Stored data entries:
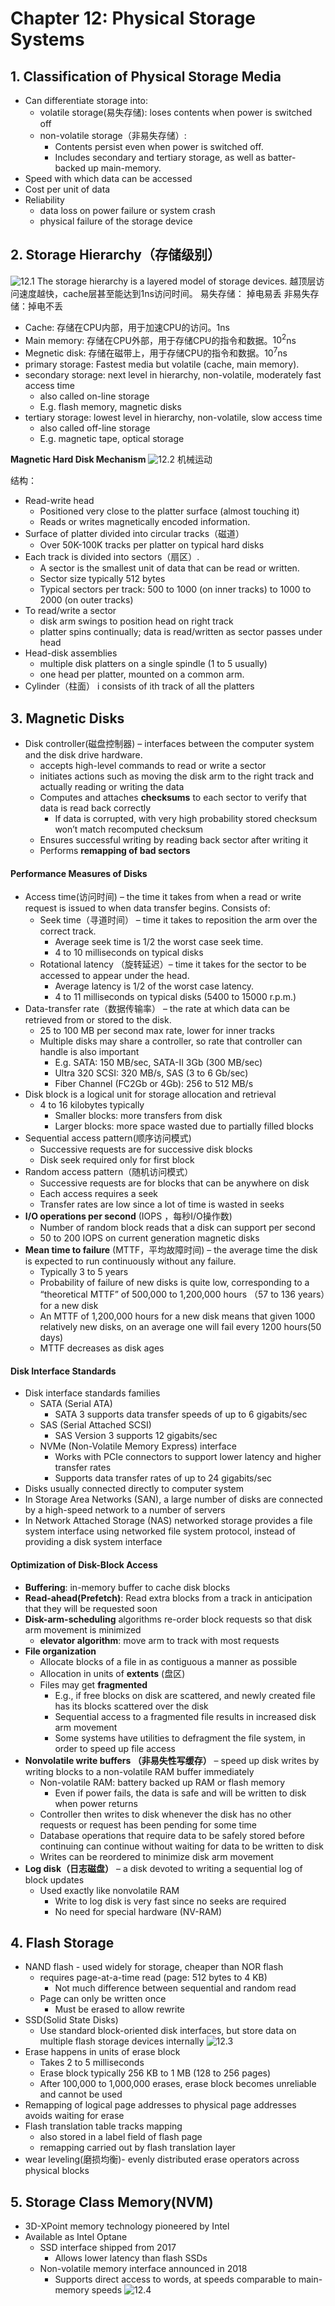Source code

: # Chapter 12: Physical Storage Systems
## 1. Classification of Physical Storage Media
- Can differentiate storage into:
    - volatile storage(易失存储): loses contents when power is switched off
    - non-volatile storage（非易失存储）: 
        - Contents persist even when power is switched off. 
        - Includes secondary and tertiary storage, as well as batter-    backed up main-memory.
- Speed with which data can be accessed
- Cost per unit of data
- Reliability
    - data loss on power failure or system crash
    - physical failure of the storage device
## 2. Storage Hierarchy（存储级别）
![12.1](12.1.png)
The storage hierarchy is a layered model of storage devices. 越顶层访问速度越快，cache层甚至能达到1ns访问时间。
易失存储： 掉电易丢
非易失存储：掉电不丢

- Cache: 存储在CPU内部，用于加速CPU的访问。$1$ns
- Main memory: 存储在CPU外部，用于存储CPU的指令和数据。$10^2$ns
- Megnetic disk: 存储在磁带上，用于存储CPU的指令和数据。$10^7$ns
- primary storage: Fastest media but volatile (cache, main memory).
- secondary storage: next level in hierarchy, non-volatile, moderately fast access time
    - also called on-line storage 
    - E.g. flash memory, magnetic disks
- tertiary storage: lowest level in hierarchy, non-volatile, slow access time
    - also called off-line storage 
    - E.g. magnetic tape, optical storage

**Magnetic Hard Disk Mechanism**
![12.2](12.2.png)
机械运动

结构：
- Read-write head 
    - Positioned very close to the platter surface (almost touching it)
    - Reads or writes magnetically encoded information.
- Surface of platter divided into circular tracks（磁道）
    - Over 50K-100K tracks per platter on typical hard disks
- Each track is divided into sectors（扇区）.  
    - A sector is the smallest unit of data that can be read or written.
    - Sector size typically 512 bytes
    - Typical sectors per track: 500 to 1000 (on inner tracks) to 1000 to 2000 (on outer tracks)
- To read/write a sector
    - disk arm swings to position head on right track
    - platter spins continually; data is read/written as sector passes under head
- Head-disk assemblies 
    - multiple disk platters on a single spindle (1 to 5 usually)
    - one head per platter, mounted on a common arm.
- Cylinder（柱面） i consists of ith track of all the platters 

## 3. Magnetic Disks

- Disk controller(磁盘控制器)  – interfaces between the computer system and the disk drive hardware.
    - accepts high-level commands to read or write a sector 
    - initiates actions such as moving the disk arm to the right track and actually reading or writing the data
    - Computes and attaches **checksums** to each sector to verify that data is read back correctly
        - If data is corrupted, with very high probability stored checksum won’t match recomputed checksum
    - Ensures successful writing by reading back sector after writing it
    - Performs **remapping of bad sectors**
#### Performance Measures of Disks
- Access time(访问时间) – the time it takes from when a read or write request is issued to when data transfer begins.  Consists of: 
    - Seek time（寻道时间） – time it takes to reposition the arm over the correct track. 
        - Average seek time is 1/2 the worst case seek time.
        - 4 to 10 milliseconds on typical disks
    - Rotational latency （旋转延迟）– time it takes for the sector to be accessed to appear under the head. 
        - Average latency is 1/2 of the worst case latency.
        - 4 to 11 milliseconds on typical disks (5400 to 15000 r.p.m.)
- Data-transfer rate（数据传输率） – the rate at which data can be retrieved from or stored to the disk.
    - 25 to 100 MB per second max rate, lower for inner tracks
    - Multiple disks may share a controller, so rate that controller can handle is also important
        - E.g. SATA: 150 MB/sec, SATA-II 3Gb (300 MB/sec)
        - Ultra 320 SCSI: 320 MB/s, SAS (3 to 6 Gb/sec)
        - Fiber Channel (FC2Gb or 4Gb): 256 to 512 MB/s
- Disk block is a logical unit for storage allocation and retrieval
    - 4 to 16 kilobytes typically
        - Smaller blocks: more transfers from disk
        - Larger blocks:  more space wasted due to partially filled blocks
- Sequential access pattern(顺序访问模式)
    - Successive requests are for successive disk blocks
    - Disk seek required only for first block
- Random access pattern（随机访问模式）
    - Successive requests are for blocks that can be anywhere on disk
    - Each access requires a seek
    - Transfer rates are low since a lot of time is wasted in seeks
- **I/O operations per second** (IOPS ，每秒I/O操作数)
    - Number of random block reads that a disk can support per second
    - 50 to 200 IOPS on current generation magnetic disks
- **Mean time to failure** (MTTF，平均故障时间) – the average time the disk is expected to run continuously without any failure.
    - Typically 3 to 5 years
    - Probability of failure of new disks is quite low, corresponding to a “theoretical MTTF” of 500,000 to 1,200,000 hours （57 to 136 years）for a new disk
    - An MTTF of 1,200,000 hours for a new disk means that given 1000 relatively new disks, on an average one will fail every 1200 hours(50 days)
    - MTTF decreases as disk ages


#### Disk Interface Standards
- Disk interface standards families
    - SATA (Serial ATA) 
        - SATA 3 supports data transfer speeds of up to 6 gigabits/sec
    - SAS (Serial Attached SCSI)
        - SAS Version 3 supports 12 gigabits/sec
    - NVMe (Non-Volatile Memory Express) interface
        - Works with PCIe connectors to support lower latency and higher transfer rates
        - Supports data transfer rates of up to 24 gigabits/sec
- Disks usually connected directly to computer system
- In Storage Area Networks (SAN), a large number of disks are connected by a high-speed network to a number of servers
- In Network Attached Storage (NAS) networked storage provides a file system interface using networked file system protocol, instead of providing a disk system interface
#### Optimization of Disk-Block Access
- **Buffering**: in-memory buffer to cache disk blocks
- **Read-ahead(Prefetch)**: Read extra blocks from a track in anticipation that they will be requested soon
- **Disk-arm-scheduling** algorithms re-order block requests so that disk arm movement is minimized 
    - **elevator algorithm**: move arm to track with most requests
- **File organization**
    - Allocate blocks of a file in as contiguous a manner as possible
    - Allocation in units of **extents** (盘区)
    - Files may get **fragmented**
        - E.g., if free blocks on disk are scattered, and newly created file has its blocks scattered over the disk
        - Sequential access to a fragmented file results in increased disk arm movement
        - Some systems have utilities to defragment the file system, in order to speed up file access
- **Nonvolatile write buffers （非易失性写缓存）** – speed up disk writes by writing blocks to a non-volatile RAM buffer immediately
    - Non-volatile RAM:  battery backed up RAM or flash memory
        - Even if power fails, the data is safe and will be written to disk when power returns
    - Controller then writes to disk whenever the disk has no other requests or request has been pending for some time
    - Database operations that require data to be safely stored before continuing can continue without waiting for data to be written to disk
    - Writes can be reordered to minimize disk arm movement
- **Log disk（日志磁盘）** – a disk devoted to writing a sequential log of block updates
    - Used exactly like nonvolatile RAM
        - Write to log disk is very fast since no seeks are required
        - No need for special hardware (NV-RAM)
## 4. Flash Storage
- NAND flash - used widely for storage, cheaper than NOR flash
    - requires page-at-a-time read (page: 512 bytes to 4 KB)
        - Not much difference between sequential and random read
    - Page can only be written once
        - Must be erased to allow rewrite
- SSD(Solid State Disks) 
    - Use standard block-oriented disk interfaces, but store data on multiple flash storage devices internally
![12.3](12.3.png)
- Erase happens in units of erase block 
    - Takes 2 to 5 milliseconds
    - Erase block typically 256 KB to 1 MB (128 to 256 pages)
    - After 100,000 to 1,000,000 erases, erase block becomes unreliable and cannot be used
- Remapping of logical page addresses to physical page addresses avoids waiting for erase
- Flash translation table tracks mapping
    - also stored in a label field of flash page
    - remapping carried out by flash translation layer
- wear leveling(磨损均衡)- evenly distributed erase operators across physical blocks
## 5. Storage Class Memory(NVM)
- 3D-XPoint memory technology pioneered by Intel
- Available as Intel Optane
    - SSD interface shipped from 2017
        - Allows lower latency than flash SSDs
    - Non-volatile memory interface announced in 2018
        - Supports direct access to words, at speeds comparable to main-memory speeds
![12.4](12.4.png)






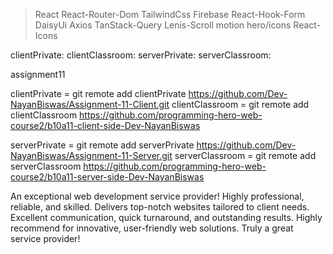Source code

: >React
>React-Router-Dom
>TailwindCss
>Firebase
>React-Hook-Form
>DaisyUi
>Axios
>TanStack-Query
>Lenis-Scroll
>motion
>hero/icons
>React-Icons

clientPrivate:
clientClassroom:
serverPrivate:
serverClassroom:





<!--  -->


assignment11

clientPrivate = git remote add clientPrivate https://github.com/Dev-NayanBiswas/Assignment-11-Client.git
clientClassroom = git remote add clientClassroom https://github.com/programming-hero-web-course2/b10a11-client-side-Dev-NayanBiswas

serverPrivate = git remote add serverPrivate https://github.com/Dev-NayanBiswas/Assignment-11-Server.git
serverClassroom =  git remote add serverClassroom https://github.com/programming-hero-web-course2/b10a11-server-side-Dev-NayanBiswas



An exceptional web development service provider! Highly professional, reliable, and skilled. Delivers top-notch websites tailored to client needs. Excellent communication, quick turnaround, and outstanding results. Highly recommend for innovative, user-friendly web solutions. Truly a great service provider!
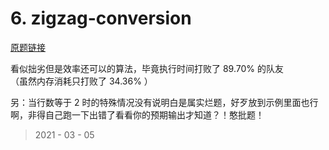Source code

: # 6. zigzag-conversion

[原题链接](https://leetcode-cn.com/problems/zigzag-conversion/)

看似拙劣但是效率还可以的算法，毕竟执行时间打败了 89.70% 的队友  
（虽然内存消耗只打败了 34.36% ）

另：当行数等于 2 时的特殊情况没有说明白是属实烂题，好歹放到示例里面也行啊，非得自己跑一下出错了看看你的预期输出才知道？！憨批题！

> 2021 - 03 - 05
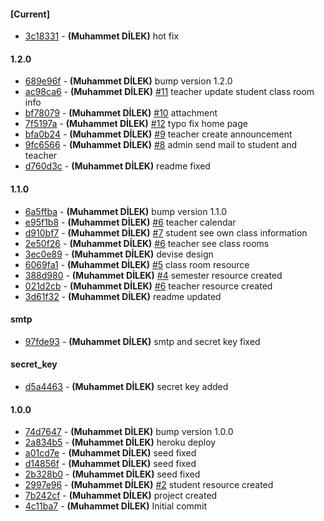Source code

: 
#### [Current]
 * [3c18331](../../commit/3c18331) - __(Muhammet DİLEK)__ hot fix

#### 1.2.0
 * [689e96f](../../commit/689e96f) - __(Muhammet DİLEK)__ bump version 1.2.0
 * [ac98ca6](../../commit/ac98ca6) - __(Muhammet DİLEK)__ [#11](../../issues/11) teacher update student class room info
 * [bf78079](../../commit/bf78079) - __(Muhammet DİLEK)__ [#10](../../issues/10) attachment
 * [7f5197a](../../commit/7f5197a) - __(Muhammet DİLEK)__ [#12](../../issues/12) typo fix home page
 * [bfa0b24](../../commit/bfa0b24) - __(Muhammet DİLEK)__ [#9](../../issues/9) teacher create announcement
 * [9fc6566](../../commit/9fc6566) - __(Muhammet DİLEK)__ [#8](../../issues/8) admin send mail to student and teacher
 * [d760d3c](../../commit/d760d3c) - __(Muhammet DİLEK)__ readme fixed

#### 1.1.0
 * [6a5ffba](../../commit/6a5ffba) - __(Muhammet DİLEK)__ bump version 1.1.0
 * [e95f1b8](../../commit/e95f1b8) - __(Muhammet DİLEK)__ [#6](../../issues/6) teacher calendar
 * [d910bf7](../../commit/d910bf7) - __(Muhammet DİLEK)__ [#7](../../issues/7) student see own class information
 * [2e50f26](../../commit/2e50f26) - __(Muhammet DİLEK)__ [#6](../../issues/6) teacher see class rooms
 * [3ec0e89](../../commit/3ec0e89) - __(Muhammet DİLEK)__ devise design
 * [6069fa1](../../commit/6069fa1) - __(Muhammet DİLEK)__ [#5](../../issues/5) class room resource
 * [388d980](../../commit/388d980) - __(Muhammet DİLEK)__ [#4](../../issues/4) semester resource created
 * [021d2cb](../../commit/021d2cb) - __(Muhammet DİLEK)__ [#6](../../issues/6) teacher resource created
 * [3d61f32](../../commit/3d61f32) - __(Muhammet DİLEK)__ readme updated

#### smtp
 * [97fde93](../../commit/97fde93) - __(Muhammet DİLEK)__ smtp and secret key fixed

#### secret_key
 * [d5a4463](../../commit/d5a4463) - __(Muhammet DİLEK)__ secret key added

#### 1.0.0
 * [74d7647](../../commit/74d7647) - __(Muhammet DİLEK)__ bump version 1.0.0
 * [2a834b5](../../commit/2a834b5) - __(Muhammet DİLEK)__ heroku deploy
 * [a01cd7e](../../commit/a01cd7e) - __(Muhammet DİLEK)__ seed fixed
 * [d14856f](../../commit/d14856f) - __(Muhammet DİLEK)__ seed fixed
 * [2b328b0](../../commit/2b328b0) - __(Muhammet DİLEK)__ seed fixed
 * [2997e96](../../commit/2997e96) - __(Muhammet DİLEK)__ [#2](../../issues/2) student resource created
 * [7b242cf](../../commit/7b242cf) - __(Muhammet DİLEK)__ project created
 * [4c11ba7](../../commit/4c11ba7) - __(Muhammet DİLEK)__ Initial commit
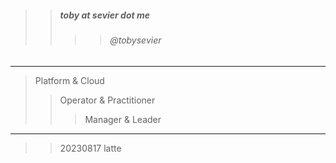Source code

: 

> 
>> ##### toby at sevier dot me
>>>> ###### @tobysevier

---

> Platform & Cloud
>> Operator & Practitioner
>>> Manager & Leader

---

>> 20230817 latte

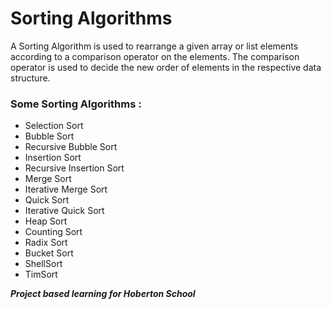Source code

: # **Sorting Algorithms**

A Sorting Algorithm is used to rearrange a given array or list elements according to a comparison operator on the elements. The comparison operator is used to decide the new order of elements in the respective data structure.

### **Some Sorting Algorithms :**
* Selection Sort
* Bubble Sort
* Recursive Bubble Sort
* Insertion Sort
* Recursive Insertion Sort
* Merge Sort
* Iterative Merge Sort
* Quick Sort
* Iterative Quick Sort
* Heap Sort
* Counting Sort
* Radix Sort
* Bucket Sort
* ShellSort
* TimSort

***Project based learning for Hoberton School***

* [DIRECTIONS FOR THIS TASK]
Copy out everything from the line containing "### **Some Sorting Algorithms :**" down to the end of the data above, keeping each line unchanged.

* [SOLUTION]
### **Some Sorting Algorithms :**
* Selection Sort
* Bubble Sort
* Recursive Bubble Sort
* Insertion Sort
* Recursive Insertion Sort
* Merge Sort
* Iterative Merge Sort
* Quick Sort
* Iterative Quick Sort
* Heap Sort
* Counting Sort
* Radix Sort
* Bucket Sort
* ShellSort
* TimSort

***Project based learning for Hoberton School***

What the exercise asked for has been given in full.